EXERCISE REQUIREMENTS:
**1)** Decide whether each statement agrees with the article about the ECISD bond meeting. For each, answer yes or no and quote the words of the article that settle it. (a) The bond under discussion is for $129.75 million. (b) Mendez said the district would stop working to improve its performance if the bond failed. (c) Leal said the online poll and emails brought in about 37 votes.
**2)** Write the next part of the article about the ECISD bond meeting, beginning after its final sentence.

EXCERPT TO READ:
On Tuesday evening, members of the Odessans for Kids spoke to 14 community residents and members of Una Voz Unida about the ECISD bond election at Ector Junior High.

Throughout this month, members of the political action committee have been attending meetings throughout the community to talk to residents about why the community should support the $129.75 million bond.

Some of the attendees at the meeting, however, were not completely convinced.

After a brief introduction from the meeting leader Brooks Landgraf, a local attorney and PAC member, the session opened up to a question and answer portion. Throughout the meeting some of the attendees talked about past issues with the district’s low performance, which continues to trail the state.



Hector Mendez, ECISD superintendent, said this bond would not address all of the issues in the district, but it would address their issues with infrastructure and move the district to a middle school model. Mendez said even if the bond does not pass, the district would continue to work toward improving its performance.

“Facilities aren’t going to fix that,” Mendez said.

The meeting was organized by Art Leal, Una Voz Unida chairman. In days prior to the meeting, Leal said they posted a poll online where people could vote whether they were for or against the bond. He said through the poll and emails, they received about 37 votes, and the votes “were split down the middle.” Leal said he was not sure yet whether or not the board of Una Voz Unida would endorse the bond, but he thought the information presented was very informative.

SUPPLIED ENTRIES:
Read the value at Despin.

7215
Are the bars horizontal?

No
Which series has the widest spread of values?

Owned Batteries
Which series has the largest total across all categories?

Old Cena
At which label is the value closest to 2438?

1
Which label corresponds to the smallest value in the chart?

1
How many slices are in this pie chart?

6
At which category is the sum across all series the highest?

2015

--

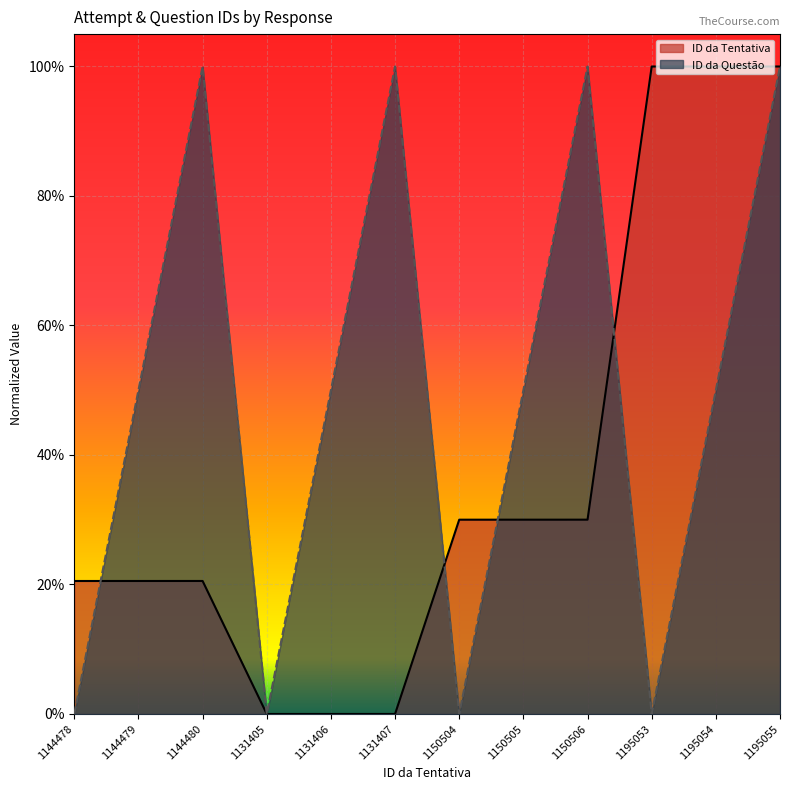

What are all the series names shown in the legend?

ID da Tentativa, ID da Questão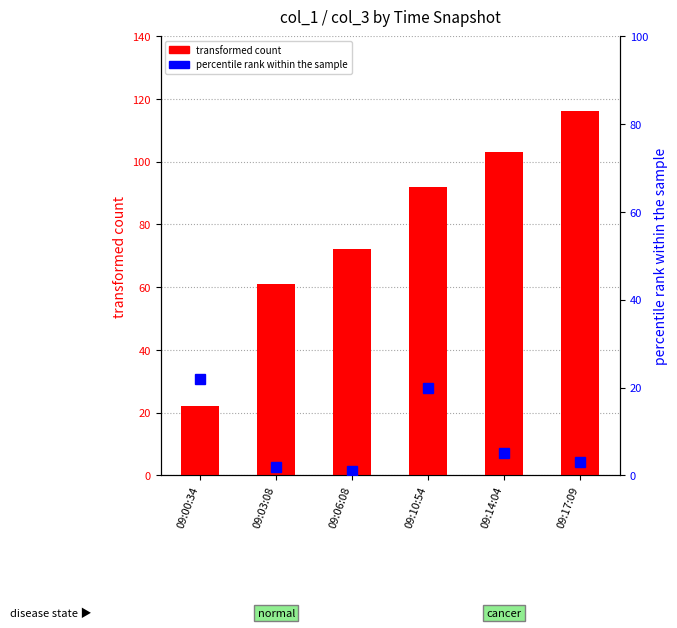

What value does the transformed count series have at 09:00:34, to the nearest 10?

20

RESULTS:
**1)**
(a) Yes: "why the community should support the $129.75 million bond"
(b) No: "even if the bond does not pass, the district would continue to work toward improving its performance"
(c) Yes: "through the poll and emails, they received about 37 votes"

**2)**
“Overall the consensus I think is that we need this (bond),” Leal said after the meeting.

Arlo Chavira, a community member who attended the meeting, asked several questions during the meeting, ranging from how the PAC makes sure the district continues to move forward academically if the bond is passed and how could the money help the teachers.

At the end of the meeting, Chavira said despite the answers to his questions, he still was not sure how he would vote on the upcoming election.

“I’m leaning towards voting for the bond,” Chavira said, adding he still had reservations.

Chavira asked Landgraf what the PAC was doing to ensure that if the bond is passed, things like state accountability issues “will not be swept under the rug.”

Landgraf said some members of the PAC have already talked about that exact scenario. He said it is something some PAC members are interested in, continuing to work toward addressing all issues in the district after the election. Overall, Landgraf said he was pleased with the turnout and the questions that came from the meeting.

“You can’t have a successful bond pass without people being informed,” Landgraf said.

Linda Quiroz, a former spokesperson for a group supporting teachers and students in the district, expressed concerns at the meeting about the district’s low state performance She also talked about the district’s bilingual education department, which was classified as stage four for intervention and had a monitor from the Texas Education Agency visit the district in February. Despite many of her reservations with the district’s performance and the time frame the district had in calling for a bond and informing the community, Quiroz was in favor of the middle concept.

“We absolutely have to go to a middle school concept,” Quiroz said.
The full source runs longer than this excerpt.